Records from a dataset:
--- START ---
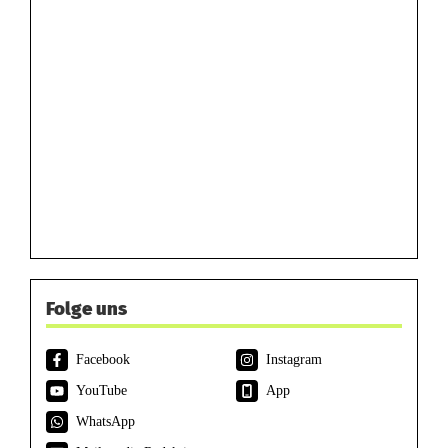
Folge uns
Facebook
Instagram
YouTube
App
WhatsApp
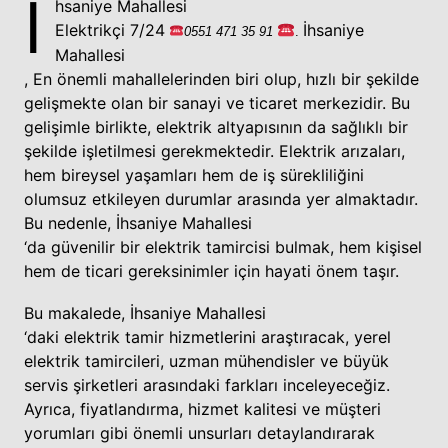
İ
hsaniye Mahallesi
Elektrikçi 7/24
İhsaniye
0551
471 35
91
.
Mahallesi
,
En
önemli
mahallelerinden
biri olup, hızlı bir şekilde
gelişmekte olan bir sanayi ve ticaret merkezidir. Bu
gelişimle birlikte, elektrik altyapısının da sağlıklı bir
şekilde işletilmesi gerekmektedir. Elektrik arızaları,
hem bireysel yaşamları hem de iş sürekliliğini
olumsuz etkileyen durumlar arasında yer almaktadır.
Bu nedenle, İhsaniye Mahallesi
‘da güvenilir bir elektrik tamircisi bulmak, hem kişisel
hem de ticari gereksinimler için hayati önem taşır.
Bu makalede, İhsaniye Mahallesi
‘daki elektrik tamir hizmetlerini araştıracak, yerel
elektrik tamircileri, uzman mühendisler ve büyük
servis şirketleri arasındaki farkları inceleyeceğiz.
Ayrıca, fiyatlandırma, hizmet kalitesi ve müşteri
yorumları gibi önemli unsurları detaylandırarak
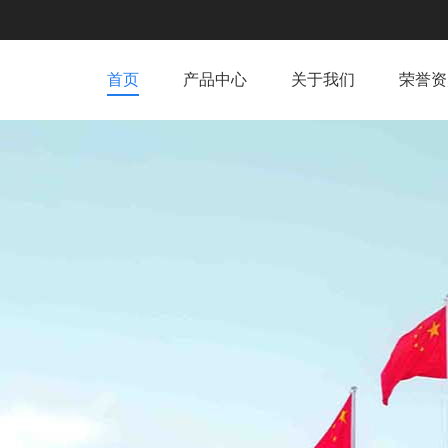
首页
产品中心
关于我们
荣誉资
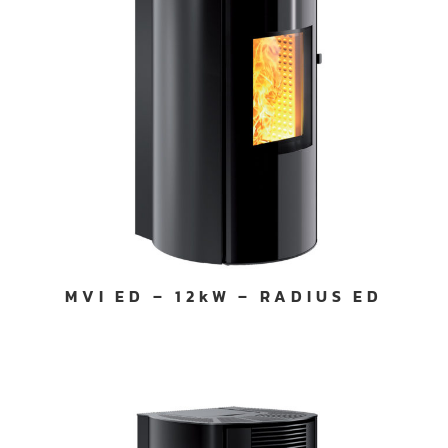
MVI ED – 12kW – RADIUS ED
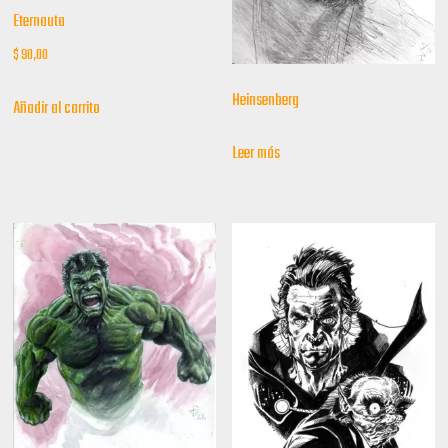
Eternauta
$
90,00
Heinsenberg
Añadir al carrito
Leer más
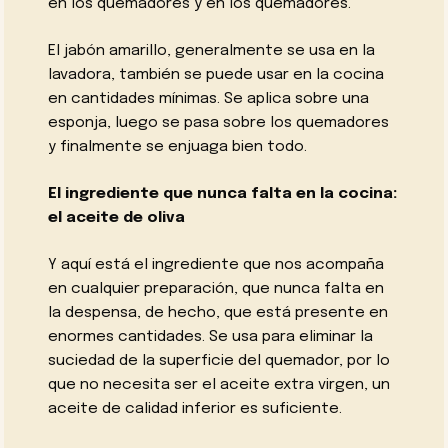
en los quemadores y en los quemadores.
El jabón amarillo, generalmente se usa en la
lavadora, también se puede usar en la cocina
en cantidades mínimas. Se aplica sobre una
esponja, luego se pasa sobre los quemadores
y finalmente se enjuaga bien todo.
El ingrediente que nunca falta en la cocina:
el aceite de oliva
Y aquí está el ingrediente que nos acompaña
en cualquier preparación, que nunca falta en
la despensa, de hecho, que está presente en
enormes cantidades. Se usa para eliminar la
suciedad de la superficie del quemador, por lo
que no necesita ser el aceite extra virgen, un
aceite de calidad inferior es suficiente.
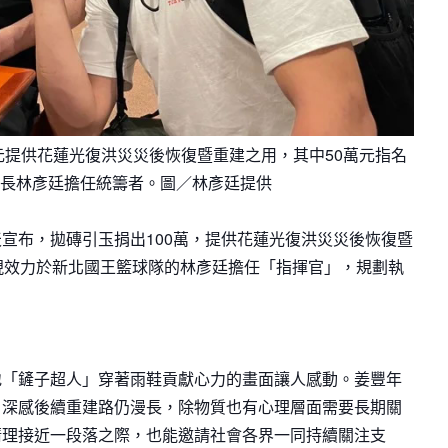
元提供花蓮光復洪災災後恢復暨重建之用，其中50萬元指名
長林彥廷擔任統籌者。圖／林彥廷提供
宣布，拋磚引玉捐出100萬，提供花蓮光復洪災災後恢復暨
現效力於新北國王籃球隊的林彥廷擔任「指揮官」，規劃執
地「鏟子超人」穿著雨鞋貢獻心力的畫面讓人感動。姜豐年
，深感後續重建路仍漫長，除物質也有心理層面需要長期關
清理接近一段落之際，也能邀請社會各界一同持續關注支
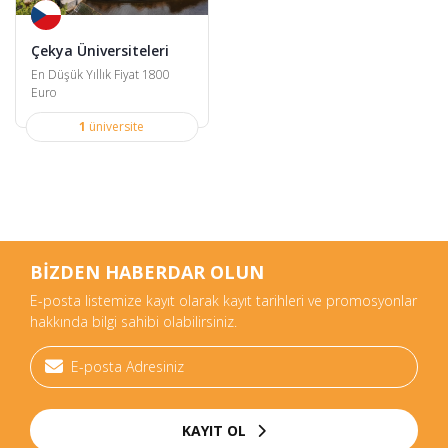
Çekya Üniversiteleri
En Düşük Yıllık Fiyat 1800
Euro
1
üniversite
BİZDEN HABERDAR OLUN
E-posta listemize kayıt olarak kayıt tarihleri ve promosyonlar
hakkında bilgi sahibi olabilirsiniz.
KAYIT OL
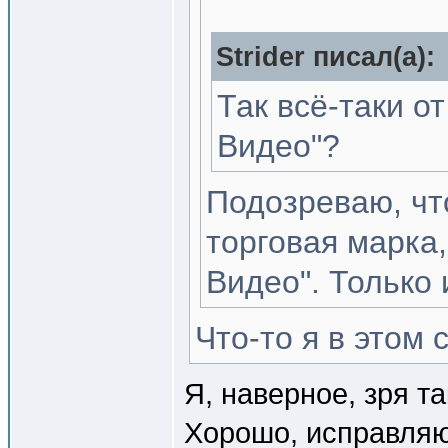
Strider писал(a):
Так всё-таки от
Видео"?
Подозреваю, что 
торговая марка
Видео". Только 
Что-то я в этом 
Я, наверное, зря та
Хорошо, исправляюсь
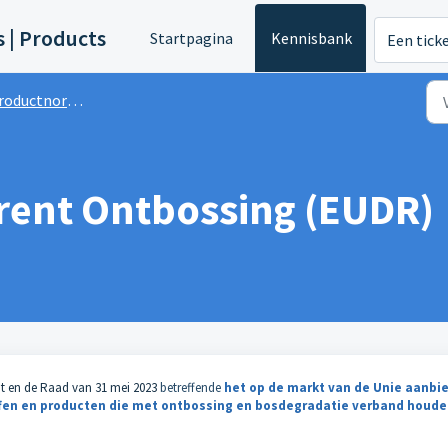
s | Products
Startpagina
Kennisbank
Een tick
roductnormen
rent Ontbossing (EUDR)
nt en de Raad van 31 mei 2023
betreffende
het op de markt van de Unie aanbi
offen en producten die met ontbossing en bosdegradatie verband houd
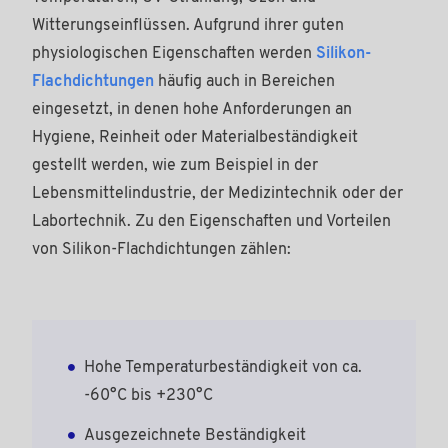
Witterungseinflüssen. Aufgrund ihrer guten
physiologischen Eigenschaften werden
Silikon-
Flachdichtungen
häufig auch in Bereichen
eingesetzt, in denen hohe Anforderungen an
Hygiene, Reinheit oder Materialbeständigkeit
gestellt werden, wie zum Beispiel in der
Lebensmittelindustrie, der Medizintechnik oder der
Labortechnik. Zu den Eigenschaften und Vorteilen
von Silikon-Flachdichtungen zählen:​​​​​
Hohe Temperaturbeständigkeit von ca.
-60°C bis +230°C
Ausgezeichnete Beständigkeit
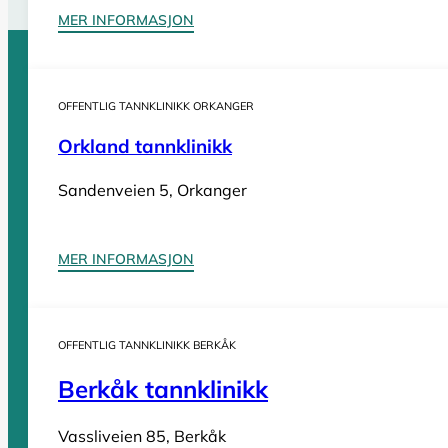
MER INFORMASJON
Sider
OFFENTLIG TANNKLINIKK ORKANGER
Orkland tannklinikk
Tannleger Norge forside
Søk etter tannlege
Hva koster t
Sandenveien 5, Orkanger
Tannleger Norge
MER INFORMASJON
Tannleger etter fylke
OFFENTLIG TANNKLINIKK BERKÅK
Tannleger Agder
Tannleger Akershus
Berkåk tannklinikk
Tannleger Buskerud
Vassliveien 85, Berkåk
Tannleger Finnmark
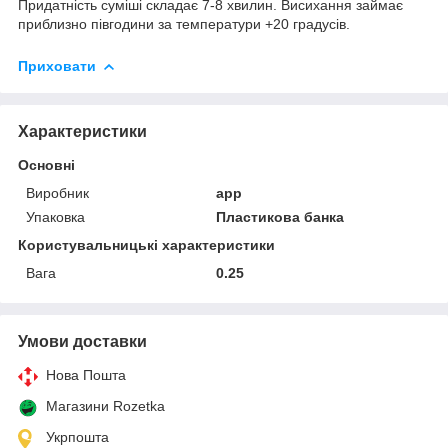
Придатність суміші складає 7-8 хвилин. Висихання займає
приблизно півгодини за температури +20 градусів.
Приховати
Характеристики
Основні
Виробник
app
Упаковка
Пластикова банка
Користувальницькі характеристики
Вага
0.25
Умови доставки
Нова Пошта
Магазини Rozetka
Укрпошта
--- END ---
Your task: Reproduce the entries above word for word. Pictures stay out.

Task answer:
Folge uns
Facebook
Instagram
YouTube
App
WhatsApp
İ
hsaniye Mahallesi
Elektrikçi 7/24
İhsaniye
0551
471 35
91
.
Mahallesi
,
En
önemli
mahallelerinden
biri olup, hızlı bir şekilde
gelişmekte olan bir sanayi ve ticaret merkezidir. Bu
gelişimle birlikte, elektrik altyapısının da sağlıklı bir
şekilde işletilmesi gerekmektedir. Elektrik arızaları,
hem bireysel yaşamları hem de iş sürekliliğini
olumsuz etkileyen durumlar arasında yer almaktadır.
Bu nedenle, İhsaniye Mahallesi
‘da güvenilir bir elektrik tamircisi bulmak, hem kişisel
hem de ticari gereksinimler için hayati önem taşır.
Bu makalede, İhsaniye Mahallesi
‘daki elektrik tamir hizmetlerini araştıracak, yerel
elektrik tamircileri, uzman mühendisler ve büyük
servis şirketleri arasındaki farkları inceleyeceğiz.
Ayrıca, fiyatlandırma, hizmet kalitesi ve müşteri
yorumları gibi önemli unsurları detaylandırarak
首页
产品中心
关于我们
荣誉资
MVI ED – 12kW – RADIUS ED
Eternauta
$
90,00
Heinsenberg
Añadir al carrito
Leer más
en los quemadores y en los quemadores.
El jabón amarillo, generalmente se usa en la
lavadora, también se puede usar en la cocina
en cantidades mínimas. Se aplica sobre una
esponja, luego se pasa sobre los quemadores
y finalmente se enjuaga bien todo.
El ingrediente que nunca falta en la cocina:
el aceite de oliva
Y aquí está el ingrediente que nos acompaña
en cualquier preparación, que nunca falta en
la despensa, de hecho, que está presente en
enormes cantidades. Se usa para eliminar la
suciedad de la superficie del quemador, por lo
que no necesita ser el aceite extra virgen, un
aceite de calidad inferior es suficiente.
元提供花蓮光復洪災災後恢復暨重建之用，其中50萬元指名
長林彥廷擔任統籌者。圖／林彥廷提供
宣布，拋磚引玉捐出100萬，提供花蓮光復洪災災後恢復暨
現效力於新北國王籃球隊的林彥廷擔任「指揮官」，規劃執
地「鏟子超人」穿著雨鞋貢獻心力的畫面讓人感動。姜豐年
，深感後續重建路仍漫長，除物質也有心理層面需要長期關
清理接近一段落之際，也能邀請社會各界一同持續關注支
Çekya Üniversiteleri
En Düşük Yıllık Fiyat 1800
Euro
1
üniversite
BİZDEN HABERDAR OLUN
E-posta listemize kayıt olarak kayıt tarihleri ve promosyonlar
hakkında bilgi sahibi olabilirsiniz.
KAYIT OL
Strider писал(a):
Так всё-таки от
Видео"?
Подозреваю, что 
торговая марка
Видео". Только 
Что-то я в этом 
Я, наверное, зря та
Хорошо, исправляюсь
s | Products
Startpagina
Kennisbank
Een tick
roductnormen
rent Ontbossing (EUDR)
nt en de Raad van 31 mei 2023
betreffende
het op de markt van de Unie aanbi
offen en producten die met ontbossing en bosdegradatie verband houd
Witterungseinflüssen. Aufgrund ihrer guten
physiologischen Eigenschaften werden
Silikon-
Flachdichtungen
häufig auch in Bereichen
eingesetzt, in denen hohe Anforderungen an
Hygiene, Reinheit oder Materialbeständigkeit
gestellt werden, wie zum Beispiel in der
Lebensmittelindustrie, der Medizintechnik oder der
Labortechnik. Zu den Eigenschaften und Vorteilen
von Silikon-Flachdichtungen zählen:​​​​​
Hohe Temperaturbeständigkeit von ca.
-60°C bis +230°C
Ausgezeichnete Beständigkeit
MER INFORMASJON
Sider
OFFENTLIG TANNKLINIKK ORKANGER
Orkland tannklinikk
Tannleger Norge forside
Søk etter tannlege
Hva koster t
Sandenveien 5, Orkanger
Tannleger Norge
MER INFORMASJON
Tannleger etter fylke
OFFENTLIG TANNKLINIKK BERKÅK
Tannleger Agder
Tannleger Akershus
Berkåk tannklinikk
Tannleger Buskerud
Vassliveien 85, Berkåk
Tannleger Finnmark
Придатність суміші складає 7-8 хвилин. Висихання займає
приблизно півгодини за температури +20 градусів.
Приховати
Характеристики
Основні
Виробник
app
Упаковка
Пластикова банка
Користувальницькі характеристики
Вага
0.25
Умови доставки
Нова Пошта
Магазини Rozetka
Укрпошта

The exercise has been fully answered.